TASK BRIEF
Find each line below that contains the word "студена", and copy those lines out in full.

[Opening TASK MATERIAL section]

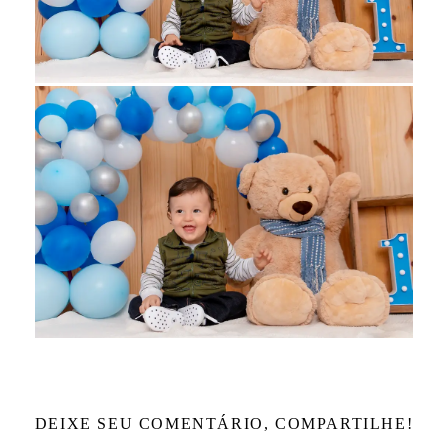
DEIXE SEU COMENTÁRIO, COMPARTILHE!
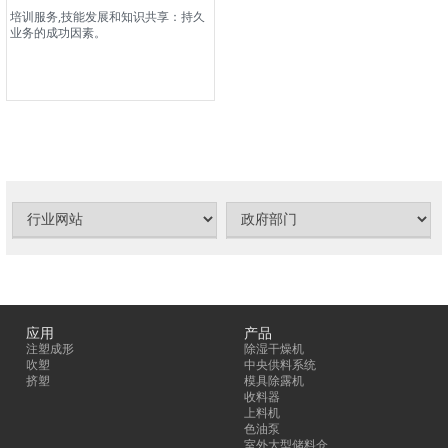
培训服务,技能发展和知识共享：持久
业务的成功因素。
应用
产品
注塑成形
除湿干燥机
吹塑
中央供料系统
挤塑
模具除露机
收料器
上料机
色油泵
室外大型储料仓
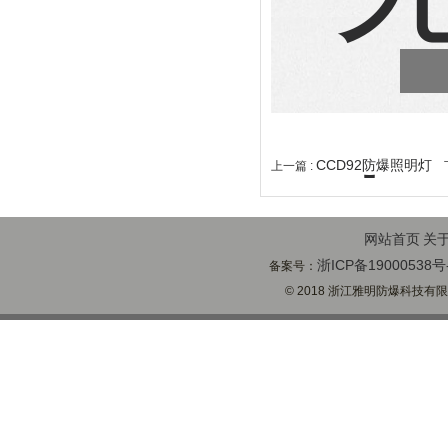
CCD92防爆照明灯
上一篇 :
下
网站首页
关
浙ICP备19000538号
备案号：
© 2018 浙江雅明防爆科技有限公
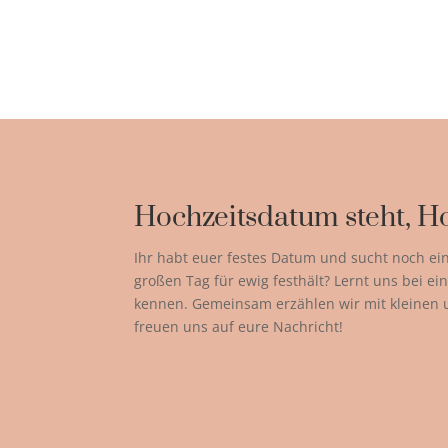
Hochzeitsdatum steht, Ho
Ihr habt euer festes Datum und sucht noch ei
großen Tag für ewig festhält? Lernt uns bei 
kennen. Gemeinsam erzählen wir mit kleinen
freuen uns auf eure Nachricht!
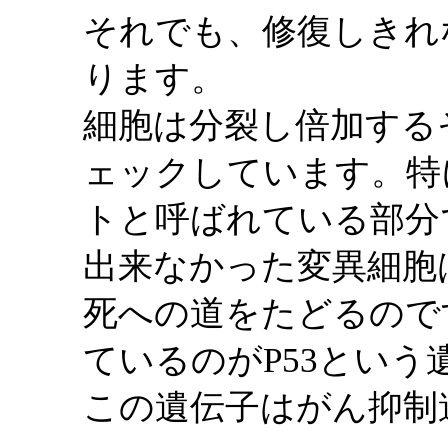
それでも、修復しきれ
ります。
細胞は分裂し倍加する
ェックしています。特
トと呼ばれている部分
出来なかった変異細胞
死への道をたどるので
ているのがP53という
この遺伝子はがん抑制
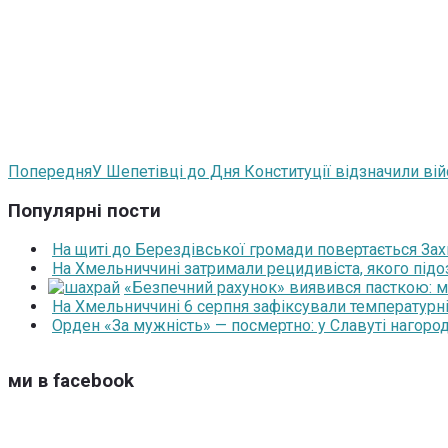
Попередня
У Шепетівці до Дня Конституції відзначили ві
Популярні пости
На щиті до Берездівської громади повертається За
На Хмельниччині затримали рецидивіста, якого під
«Безпечний рахунок» виявився пасткою: 
На Хмельниччині 6 серпня зафіксували температурні
Орден «За мужність» — посмертно: у Славуті нагоро
ми в facebook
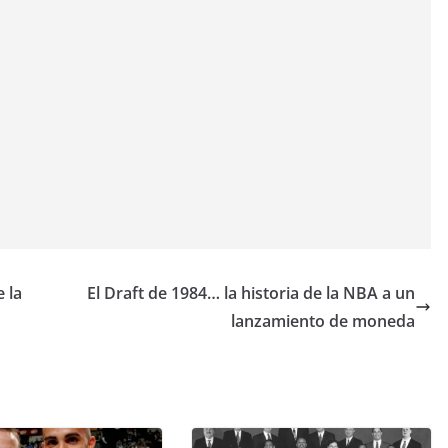
 la
El Draft de 1984… la historia de la NBA a un
lanzamiento de moneda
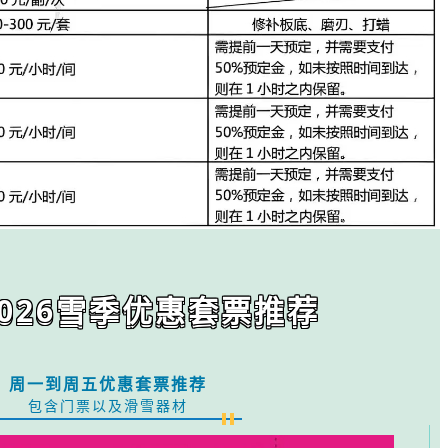
-2026雪季优惠套票推荐
周一到周五优惠套票推荐
包含门票以及滑雪器材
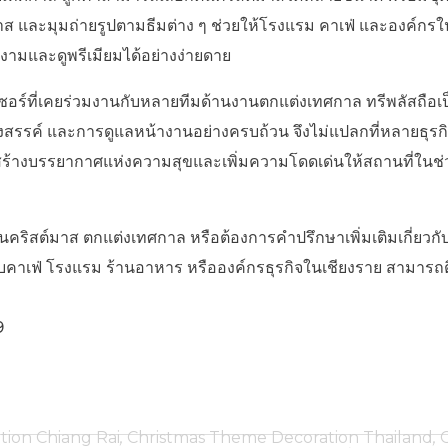
มาส และมุมถ่ายรูปตามธีมต่าง ๆ ช่วยให้โรงแรม คาเฟ่ และองค์ก
งามและดูพรีเมียมได้อย่างง่ายดาย
์ที่เคยร่วมงานกับหลายทีมด้านงานตกแต่งเทศกาล ทรีพลัสถือเป็นท
งสรรค์ และการดูแลหน้างานอย่างครบถ้วน จึงไม่แปลกที่หลายธุรก
่วยสร้างบรรยากาศแห่งความสุขและเพิ่มความโดดเด่นให้สถานที่ใน
้นคริสต์มาส ตกแต่งเทศกาล หรือต้องการคำปรึกษาเพิ่มเติมเกี่ยวก
บคาเฟ่ โรงแรม ร้านอาหาร หรือองค์กรธุรกิจในเชียงราย สามารถติดต
9
tion Chiang Rai
,
Christmas Theme Decoration Thailand
,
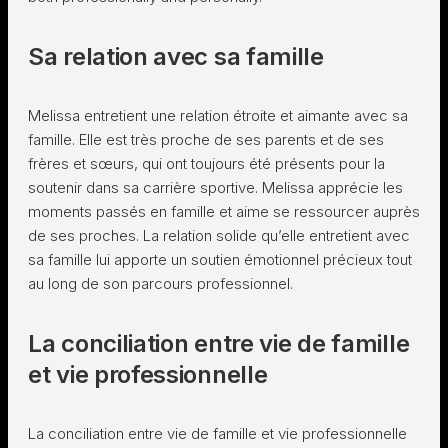
Sa relation avec sa famille
Melissa entretient une relation étroite et aimante avec sa
famille. Elle est très proche de ses parents et de ses
frères et sœurs, qui ont toujours été présents pour la
soutenir dans sa carrière sportive. Melissa apprécie les
moments passés en famille et aime se ressourcer auprès
de ses proches. La relation solide qu’elle entretient avec
sa famille lui apporte un soutien émotionnel précieux tout
au long de son parcours professionnel.
La conciliation entre vie de famille
et vie professionnelle
La conciliation entre vie de famille et vie professionnelle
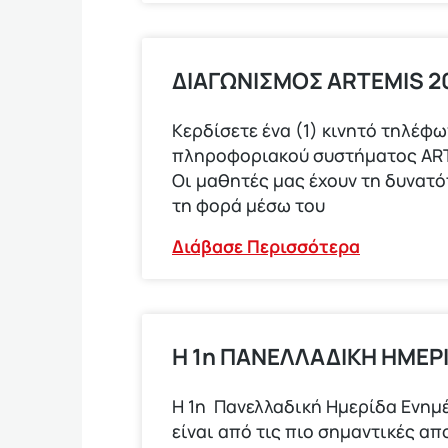
ΔΙΑΓΩΝΙΣΜΟΣ ARTEMIS 2
Κερδίσετε ένα (1) κινητό τηλέ
πληροφοριακού συστήματος ARTEM
Οι μαθητές μας έχουν τη δυνατ
τη φορά μέσω του
Διάβασε Περισσότερα
Η 1η ΠΑΝΕΛΛΑΔΙΚΗ ΗΜΕΡ
Η 1η Πανελλαδική Ημερίδα Ενημέ
είναι από τις πιο σημαντικές α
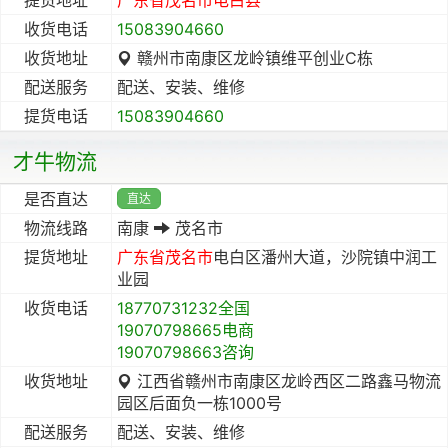
收货电话
15083904660
收货地址
赣州市南康区龙岭镇维平创业C栋
配送服务
配送、安装、维修
提货电话
15083904660
才牛物流
是否直达
直达
物流线路
南康
茂名市
提货地址
广东省
茂名市
电白区潘州大道，沙院镇中润工
业园
收货电话
18770731232全国
19070798665电商
19070798663咨询
收货地址
江西省赣州市南康区龙岭西区二路鑫马物流
园区后面负一栋1000号
配送服务
配送、安装、维修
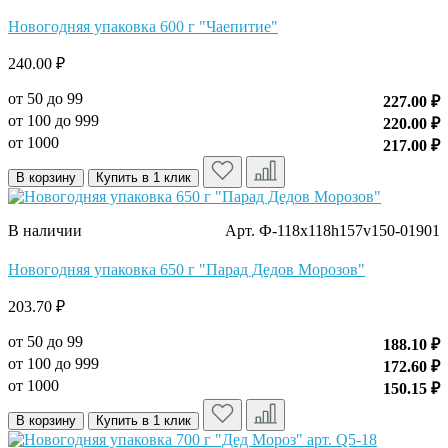
Новогодняя упаковка 600 г "Чаепитие"
240.00 ₽
от 50 до 99
227.00 ₽
от 100 до 999
220.00 ₽
от 1000
217.00 ₽
В корзину
Купить в 1 клик
В наличии
Арт. Ф-118x118h157v150-01901
Новогодняя упаковка 650 г "Парад Дедов Морозов"
203.70 ₽
от 50 до 99
188.10 ₽
от 100 до 999
172.60 ₽
от 1000
150.15 ₽
В корзину
Купить в 1 клик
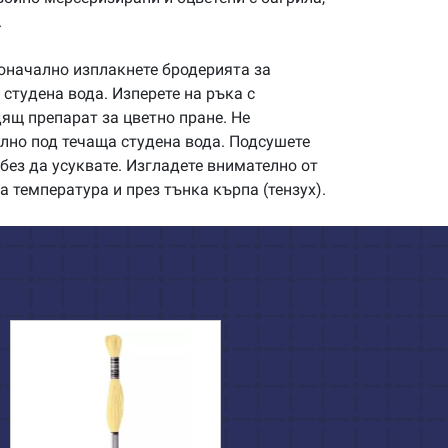
.
начално изплакнете бродерията за
студена вода. Изперете на ръка с
щ препарат за цветно пране. Не
илно под течаща студена вода. Подсушете
без да усуквате. Изгладете внимателно от
а температура и през тънка кърпа (тензух).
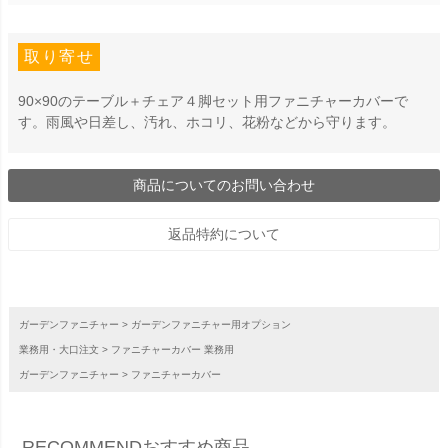
取り寄せ
90×90のテーブル＋チェア４脚セット用ファニチャーカバーで
す。雨風や日差し、汚れ、ホコリ、花粉などから守ります。
商品についてのお問い合わせ
返品特約について
ガーデンファニチャー
ガーデンファニチャー用オプション
業務用・大口注文
ファニチャーカバー 業務用
ガーデンファニチャー
ファニチャーカバー
RECOMMEND
おすすめ商品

[Closing TASK MATERIAL section]

EXERCISE ANSWER
студена вода. Изперете на ръка с
илно под течаща студена вода. Подсушете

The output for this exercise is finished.